» **Task requirements**
Of the lines below, write out exactly those from the line with "<source format=lef>" through the line with "SOURCE USER ;", both included, and skip the rest.

Items from a data source
--------------------------------------------------

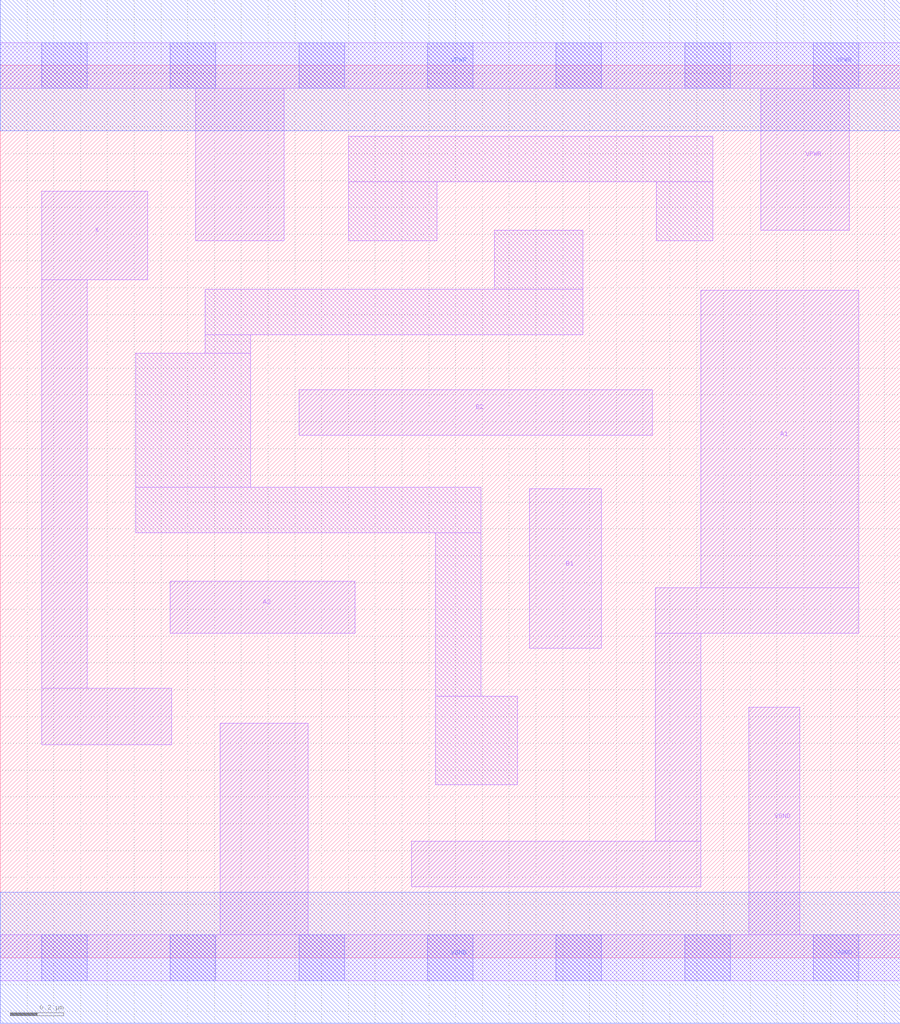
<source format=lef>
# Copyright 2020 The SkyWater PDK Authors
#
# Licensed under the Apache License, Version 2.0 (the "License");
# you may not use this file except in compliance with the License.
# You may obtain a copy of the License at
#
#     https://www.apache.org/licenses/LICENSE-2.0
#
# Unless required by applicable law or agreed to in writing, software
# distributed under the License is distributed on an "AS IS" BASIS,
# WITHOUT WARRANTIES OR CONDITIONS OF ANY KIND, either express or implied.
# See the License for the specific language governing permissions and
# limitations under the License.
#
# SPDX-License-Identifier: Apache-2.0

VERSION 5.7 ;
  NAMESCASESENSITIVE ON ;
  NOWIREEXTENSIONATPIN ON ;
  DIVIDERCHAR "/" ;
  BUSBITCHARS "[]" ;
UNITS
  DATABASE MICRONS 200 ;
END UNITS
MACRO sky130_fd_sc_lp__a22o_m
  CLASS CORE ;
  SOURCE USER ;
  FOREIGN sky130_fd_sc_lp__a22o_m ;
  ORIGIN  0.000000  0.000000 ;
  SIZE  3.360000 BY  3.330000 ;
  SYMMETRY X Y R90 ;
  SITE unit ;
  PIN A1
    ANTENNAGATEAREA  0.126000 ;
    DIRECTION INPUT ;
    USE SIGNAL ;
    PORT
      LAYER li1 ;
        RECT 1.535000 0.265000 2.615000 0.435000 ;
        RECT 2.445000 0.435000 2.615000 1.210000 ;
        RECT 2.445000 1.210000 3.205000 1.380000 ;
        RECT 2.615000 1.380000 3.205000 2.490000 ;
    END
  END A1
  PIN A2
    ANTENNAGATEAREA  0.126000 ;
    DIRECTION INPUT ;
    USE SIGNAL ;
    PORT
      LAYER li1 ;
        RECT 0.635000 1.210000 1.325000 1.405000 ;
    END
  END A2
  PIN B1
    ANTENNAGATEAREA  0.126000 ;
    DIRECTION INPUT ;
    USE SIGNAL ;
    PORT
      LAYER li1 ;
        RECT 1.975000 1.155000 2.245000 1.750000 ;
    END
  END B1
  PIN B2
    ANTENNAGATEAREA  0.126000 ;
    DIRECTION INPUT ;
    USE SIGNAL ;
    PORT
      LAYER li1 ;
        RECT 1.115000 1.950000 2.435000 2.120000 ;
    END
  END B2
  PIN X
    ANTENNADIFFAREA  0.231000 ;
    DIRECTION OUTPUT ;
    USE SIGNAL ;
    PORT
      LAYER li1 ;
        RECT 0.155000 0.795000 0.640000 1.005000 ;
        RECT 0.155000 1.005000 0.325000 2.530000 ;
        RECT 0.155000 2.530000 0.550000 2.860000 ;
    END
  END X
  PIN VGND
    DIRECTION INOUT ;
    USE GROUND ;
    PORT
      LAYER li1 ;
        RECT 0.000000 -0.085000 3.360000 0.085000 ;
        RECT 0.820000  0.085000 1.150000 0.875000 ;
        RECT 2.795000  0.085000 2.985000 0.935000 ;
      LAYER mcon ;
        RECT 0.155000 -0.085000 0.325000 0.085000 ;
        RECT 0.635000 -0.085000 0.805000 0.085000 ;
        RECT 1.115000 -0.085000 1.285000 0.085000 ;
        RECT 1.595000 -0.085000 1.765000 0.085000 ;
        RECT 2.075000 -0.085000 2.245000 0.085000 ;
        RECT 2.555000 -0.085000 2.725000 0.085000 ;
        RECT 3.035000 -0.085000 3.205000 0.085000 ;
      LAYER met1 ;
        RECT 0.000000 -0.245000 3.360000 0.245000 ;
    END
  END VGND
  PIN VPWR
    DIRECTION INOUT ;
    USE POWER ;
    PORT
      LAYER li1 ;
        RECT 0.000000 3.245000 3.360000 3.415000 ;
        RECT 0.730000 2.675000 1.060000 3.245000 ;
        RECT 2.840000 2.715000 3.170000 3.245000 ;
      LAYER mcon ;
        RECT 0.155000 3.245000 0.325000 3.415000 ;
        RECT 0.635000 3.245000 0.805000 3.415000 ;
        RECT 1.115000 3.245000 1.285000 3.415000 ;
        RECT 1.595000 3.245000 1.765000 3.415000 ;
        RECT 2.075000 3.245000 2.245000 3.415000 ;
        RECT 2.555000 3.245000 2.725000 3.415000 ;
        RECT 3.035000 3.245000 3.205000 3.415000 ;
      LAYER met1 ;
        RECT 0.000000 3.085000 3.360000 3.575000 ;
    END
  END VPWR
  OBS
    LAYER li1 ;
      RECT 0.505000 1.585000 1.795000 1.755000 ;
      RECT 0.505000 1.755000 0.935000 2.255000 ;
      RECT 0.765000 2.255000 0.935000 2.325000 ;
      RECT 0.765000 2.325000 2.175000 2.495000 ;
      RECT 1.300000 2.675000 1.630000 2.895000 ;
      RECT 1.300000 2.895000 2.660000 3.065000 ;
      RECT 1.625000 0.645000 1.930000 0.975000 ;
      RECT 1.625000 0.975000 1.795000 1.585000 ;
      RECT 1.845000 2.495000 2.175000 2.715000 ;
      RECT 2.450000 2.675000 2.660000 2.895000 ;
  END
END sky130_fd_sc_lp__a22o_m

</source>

--------------------------------------------------

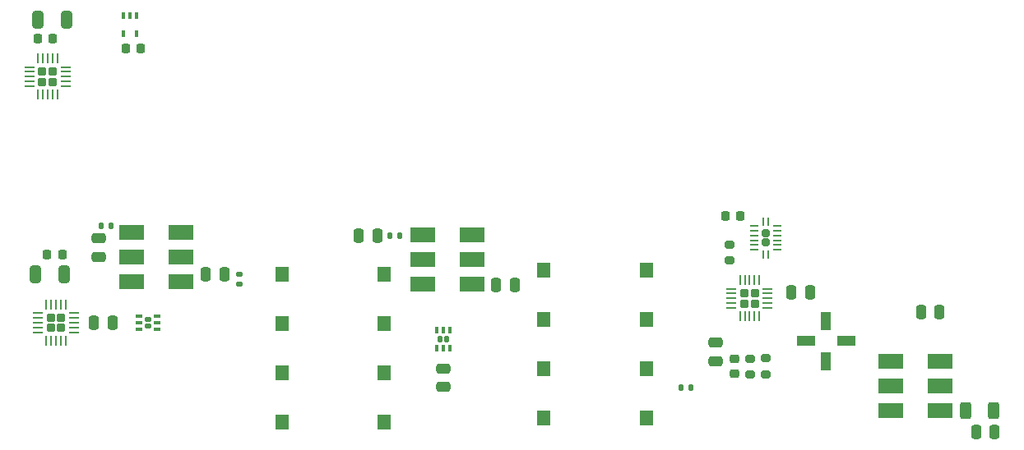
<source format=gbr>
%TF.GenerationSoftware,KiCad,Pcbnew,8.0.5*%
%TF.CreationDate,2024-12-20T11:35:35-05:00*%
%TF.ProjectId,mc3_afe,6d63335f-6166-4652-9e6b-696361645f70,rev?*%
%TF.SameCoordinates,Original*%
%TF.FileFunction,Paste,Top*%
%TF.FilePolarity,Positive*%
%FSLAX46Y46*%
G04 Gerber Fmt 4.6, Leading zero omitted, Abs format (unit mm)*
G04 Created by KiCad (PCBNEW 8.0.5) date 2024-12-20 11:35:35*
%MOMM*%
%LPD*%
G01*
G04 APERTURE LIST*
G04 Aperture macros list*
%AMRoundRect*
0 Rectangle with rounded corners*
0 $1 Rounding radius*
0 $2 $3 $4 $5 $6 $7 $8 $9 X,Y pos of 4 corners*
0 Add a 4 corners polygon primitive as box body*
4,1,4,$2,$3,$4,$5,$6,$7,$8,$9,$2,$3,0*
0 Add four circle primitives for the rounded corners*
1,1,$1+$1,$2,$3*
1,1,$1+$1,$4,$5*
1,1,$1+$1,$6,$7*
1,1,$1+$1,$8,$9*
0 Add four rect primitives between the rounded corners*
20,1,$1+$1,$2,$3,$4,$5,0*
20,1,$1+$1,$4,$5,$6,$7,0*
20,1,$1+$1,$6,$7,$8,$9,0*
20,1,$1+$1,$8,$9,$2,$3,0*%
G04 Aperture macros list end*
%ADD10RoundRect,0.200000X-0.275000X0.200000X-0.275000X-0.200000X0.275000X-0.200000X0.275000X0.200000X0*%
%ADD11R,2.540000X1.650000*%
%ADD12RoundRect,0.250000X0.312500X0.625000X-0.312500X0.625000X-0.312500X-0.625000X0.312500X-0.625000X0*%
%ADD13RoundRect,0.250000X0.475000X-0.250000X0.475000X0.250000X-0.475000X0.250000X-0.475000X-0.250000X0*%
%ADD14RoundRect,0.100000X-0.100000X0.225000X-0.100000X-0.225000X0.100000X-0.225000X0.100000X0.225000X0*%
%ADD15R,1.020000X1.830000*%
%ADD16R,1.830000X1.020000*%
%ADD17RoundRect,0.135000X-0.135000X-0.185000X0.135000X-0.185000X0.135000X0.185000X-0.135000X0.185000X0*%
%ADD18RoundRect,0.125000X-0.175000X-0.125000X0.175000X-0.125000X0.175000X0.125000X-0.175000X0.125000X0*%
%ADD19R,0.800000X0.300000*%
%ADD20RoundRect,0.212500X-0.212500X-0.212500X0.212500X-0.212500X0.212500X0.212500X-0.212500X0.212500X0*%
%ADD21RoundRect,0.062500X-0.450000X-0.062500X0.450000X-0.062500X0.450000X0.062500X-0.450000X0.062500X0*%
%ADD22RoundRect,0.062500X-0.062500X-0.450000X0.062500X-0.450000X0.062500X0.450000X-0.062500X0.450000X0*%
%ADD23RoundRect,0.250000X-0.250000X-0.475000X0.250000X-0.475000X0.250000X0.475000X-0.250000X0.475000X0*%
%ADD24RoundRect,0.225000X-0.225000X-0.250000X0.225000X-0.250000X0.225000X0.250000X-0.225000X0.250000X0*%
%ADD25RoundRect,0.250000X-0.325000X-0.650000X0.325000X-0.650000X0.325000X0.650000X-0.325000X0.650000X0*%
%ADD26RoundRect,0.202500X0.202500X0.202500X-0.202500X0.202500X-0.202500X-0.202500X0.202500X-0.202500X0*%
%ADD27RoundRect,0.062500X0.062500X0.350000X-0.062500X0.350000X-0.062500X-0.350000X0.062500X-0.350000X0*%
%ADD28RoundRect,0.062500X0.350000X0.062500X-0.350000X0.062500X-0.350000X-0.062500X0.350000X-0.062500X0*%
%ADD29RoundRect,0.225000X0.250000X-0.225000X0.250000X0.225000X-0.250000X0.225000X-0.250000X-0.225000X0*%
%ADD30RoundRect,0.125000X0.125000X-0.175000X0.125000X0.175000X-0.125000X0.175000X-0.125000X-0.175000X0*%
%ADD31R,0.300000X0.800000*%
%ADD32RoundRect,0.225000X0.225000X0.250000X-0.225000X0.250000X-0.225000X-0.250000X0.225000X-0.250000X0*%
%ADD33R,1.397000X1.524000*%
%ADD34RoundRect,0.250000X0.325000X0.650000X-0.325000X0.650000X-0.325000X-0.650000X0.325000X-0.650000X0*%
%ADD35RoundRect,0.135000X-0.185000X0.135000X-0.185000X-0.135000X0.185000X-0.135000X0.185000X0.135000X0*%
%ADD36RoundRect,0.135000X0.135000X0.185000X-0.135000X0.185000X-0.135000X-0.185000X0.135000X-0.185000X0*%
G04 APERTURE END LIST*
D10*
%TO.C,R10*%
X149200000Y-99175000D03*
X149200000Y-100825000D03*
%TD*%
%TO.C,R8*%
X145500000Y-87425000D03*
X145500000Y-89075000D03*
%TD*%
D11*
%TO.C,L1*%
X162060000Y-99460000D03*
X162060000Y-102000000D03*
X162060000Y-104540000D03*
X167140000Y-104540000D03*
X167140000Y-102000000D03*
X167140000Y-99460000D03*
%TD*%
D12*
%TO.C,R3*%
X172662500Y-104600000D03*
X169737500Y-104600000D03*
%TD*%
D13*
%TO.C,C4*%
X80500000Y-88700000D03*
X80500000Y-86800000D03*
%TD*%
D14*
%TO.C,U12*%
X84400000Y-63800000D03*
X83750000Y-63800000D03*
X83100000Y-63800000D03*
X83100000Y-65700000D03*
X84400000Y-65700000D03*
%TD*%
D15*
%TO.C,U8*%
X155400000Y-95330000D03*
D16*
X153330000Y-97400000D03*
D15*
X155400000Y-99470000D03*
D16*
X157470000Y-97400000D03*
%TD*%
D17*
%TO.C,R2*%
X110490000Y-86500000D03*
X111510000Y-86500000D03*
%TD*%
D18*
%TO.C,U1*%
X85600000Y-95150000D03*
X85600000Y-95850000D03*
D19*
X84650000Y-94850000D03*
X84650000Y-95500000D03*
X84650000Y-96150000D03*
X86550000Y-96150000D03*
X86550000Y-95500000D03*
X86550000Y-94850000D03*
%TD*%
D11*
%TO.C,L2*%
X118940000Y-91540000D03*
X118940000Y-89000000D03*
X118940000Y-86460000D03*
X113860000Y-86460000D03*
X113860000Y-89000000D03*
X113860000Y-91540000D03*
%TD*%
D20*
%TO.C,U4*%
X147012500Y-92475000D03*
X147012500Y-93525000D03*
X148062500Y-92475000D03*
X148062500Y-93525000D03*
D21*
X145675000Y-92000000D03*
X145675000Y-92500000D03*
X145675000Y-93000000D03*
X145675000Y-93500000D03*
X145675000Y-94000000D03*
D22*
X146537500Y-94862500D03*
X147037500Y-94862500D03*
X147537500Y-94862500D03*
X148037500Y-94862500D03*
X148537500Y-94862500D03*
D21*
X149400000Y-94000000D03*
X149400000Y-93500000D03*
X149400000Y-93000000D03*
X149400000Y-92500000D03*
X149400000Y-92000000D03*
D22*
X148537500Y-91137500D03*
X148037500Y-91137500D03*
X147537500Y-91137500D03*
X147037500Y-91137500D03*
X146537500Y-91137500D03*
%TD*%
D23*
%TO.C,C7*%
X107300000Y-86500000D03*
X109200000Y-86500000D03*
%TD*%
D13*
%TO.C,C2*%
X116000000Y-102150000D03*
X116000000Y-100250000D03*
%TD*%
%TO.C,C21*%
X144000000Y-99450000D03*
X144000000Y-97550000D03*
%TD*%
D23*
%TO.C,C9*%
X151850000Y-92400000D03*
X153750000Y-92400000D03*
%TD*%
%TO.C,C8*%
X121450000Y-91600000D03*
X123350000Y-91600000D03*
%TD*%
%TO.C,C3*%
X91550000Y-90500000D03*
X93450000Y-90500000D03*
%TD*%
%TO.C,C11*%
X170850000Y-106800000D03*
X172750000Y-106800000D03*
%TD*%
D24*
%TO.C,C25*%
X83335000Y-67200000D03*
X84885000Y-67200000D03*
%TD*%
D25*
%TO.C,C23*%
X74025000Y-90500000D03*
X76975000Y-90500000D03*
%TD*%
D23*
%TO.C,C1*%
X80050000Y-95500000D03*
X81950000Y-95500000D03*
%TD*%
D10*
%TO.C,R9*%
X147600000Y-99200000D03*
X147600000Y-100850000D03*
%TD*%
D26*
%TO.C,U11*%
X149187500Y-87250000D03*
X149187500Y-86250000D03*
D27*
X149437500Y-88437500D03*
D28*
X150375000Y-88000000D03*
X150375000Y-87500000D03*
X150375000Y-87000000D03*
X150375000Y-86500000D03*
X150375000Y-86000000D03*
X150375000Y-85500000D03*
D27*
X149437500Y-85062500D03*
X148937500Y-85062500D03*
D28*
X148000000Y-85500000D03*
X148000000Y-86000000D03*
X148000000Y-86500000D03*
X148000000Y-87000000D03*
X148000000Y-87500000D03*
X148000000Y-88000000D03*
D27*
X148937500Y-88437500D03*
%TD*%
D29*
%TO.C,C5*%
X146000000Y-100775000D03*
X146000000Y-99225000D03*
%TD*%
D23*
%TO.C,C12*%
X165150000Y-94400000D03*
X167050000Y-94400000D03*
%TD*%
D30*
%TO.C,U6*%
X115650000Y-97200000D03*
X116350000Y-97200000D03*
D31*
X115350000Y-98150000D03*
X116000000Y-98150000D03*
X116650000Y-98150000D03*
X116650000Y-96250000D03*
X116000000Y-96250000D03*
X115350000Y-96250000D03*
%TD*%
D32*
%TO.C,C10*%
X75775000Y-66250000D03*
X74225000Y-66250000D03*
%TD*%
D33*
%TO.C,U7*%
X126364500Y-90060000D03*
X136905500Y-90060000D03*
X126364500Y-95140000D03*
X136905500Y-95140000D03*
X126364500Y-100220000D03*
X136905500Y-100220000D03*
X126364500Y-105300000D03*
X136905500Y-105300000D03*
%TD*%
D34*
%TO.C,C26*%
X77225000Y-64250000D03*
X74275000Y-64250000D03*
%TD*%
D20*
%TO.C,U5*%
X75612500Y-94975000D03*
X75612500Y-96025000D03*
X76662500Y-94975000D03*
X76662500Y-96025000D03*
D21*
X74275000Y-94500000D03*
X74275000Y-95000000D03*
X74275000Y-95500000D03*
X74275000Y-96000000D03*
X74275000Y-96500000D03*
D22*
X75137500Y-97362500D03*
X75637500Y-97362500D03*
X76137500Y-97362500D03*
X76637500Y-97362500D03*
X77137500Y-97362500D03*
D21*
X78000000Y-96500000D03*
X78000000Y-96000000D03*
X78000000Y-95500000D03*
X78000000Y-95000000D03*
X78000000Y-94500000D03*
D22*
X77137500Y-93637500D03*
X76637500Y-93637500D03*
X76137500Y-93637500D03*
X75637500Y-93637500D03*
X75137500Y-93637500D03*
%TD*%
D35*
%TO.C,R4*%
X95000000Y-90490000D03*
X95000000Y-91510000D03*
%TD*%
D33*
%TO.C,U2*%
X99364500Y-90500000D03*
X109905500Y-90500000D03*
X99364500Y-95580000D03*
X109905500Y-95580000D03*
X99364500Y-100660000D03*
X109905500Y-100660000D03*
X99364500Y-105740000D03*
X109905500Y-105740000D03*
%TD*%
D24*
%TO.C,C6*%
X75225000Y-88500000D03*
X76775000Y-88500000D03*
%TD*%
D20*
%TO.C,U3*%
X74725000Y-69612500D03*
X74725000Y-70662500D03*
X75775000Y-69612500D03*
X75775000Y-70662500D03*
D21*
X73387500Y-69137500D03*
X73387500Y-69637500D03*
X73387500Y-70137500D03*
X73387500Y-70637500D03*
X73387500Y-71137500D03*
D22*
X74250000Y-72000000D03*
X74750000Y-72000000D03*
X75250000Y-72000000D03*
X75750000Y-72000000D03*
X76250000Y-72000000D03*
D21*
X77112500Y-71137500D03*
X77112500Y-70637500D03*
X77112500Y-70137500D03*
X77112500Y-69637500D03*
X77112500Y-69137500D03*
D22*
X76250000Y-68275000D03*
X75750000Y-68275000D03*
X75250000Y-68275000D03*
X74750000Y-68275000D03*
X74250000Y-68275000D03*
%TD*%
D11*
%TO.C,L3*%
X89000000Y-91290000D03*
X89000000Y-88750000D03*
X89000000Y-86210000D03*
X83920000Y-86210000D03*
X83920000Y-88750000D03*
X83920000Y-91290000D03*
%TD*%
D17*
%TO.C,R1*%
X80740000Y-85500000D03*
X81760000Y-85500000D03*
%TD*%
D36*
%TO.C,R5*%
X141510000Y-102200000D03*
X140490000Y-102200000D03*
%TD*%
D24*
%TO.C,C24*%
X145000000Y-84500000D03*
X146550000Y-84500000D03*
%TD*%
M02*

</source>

--------------------------------------------------

» **Response to the task**
<source format=lef>
# Copyright 2020 The SkyWater PDK Authors
#
# Licensed under the Apache License, Version 2.0 (the "License");
# you may not use this file except in compliance with the License.
# You may obtain a copy of the License at
#
#     https://www.apache.org/licenses/LICENSE-2.0
#
# Unless required by applicable law or agreed to in writing, software
# distributed under the License is distributed on an "AS IS" BASIS,
# WITHOUT WARRANTIES OR CONDITIONS OF ANY KIND, either express or implied.
# See the License for the specific language governing permissions and
# limitations under the License.
#
# SPDX-License-Identifier: Apache-2.0

VERSION 5.7 ;
  NAMESCASESENSITIVE ON ;
  NOWIREEXTENSIONATPIN ON ;
  DIVIDERCHAR "/" ;
  BUSBITCHARS "[]" ;
UNITS
  DATABASE MICRONS 200 ;
END UNITS
MACRO sky130_fd_sc_lp__a22o_m
  CLASS CORE ;
  SOURCE USER ;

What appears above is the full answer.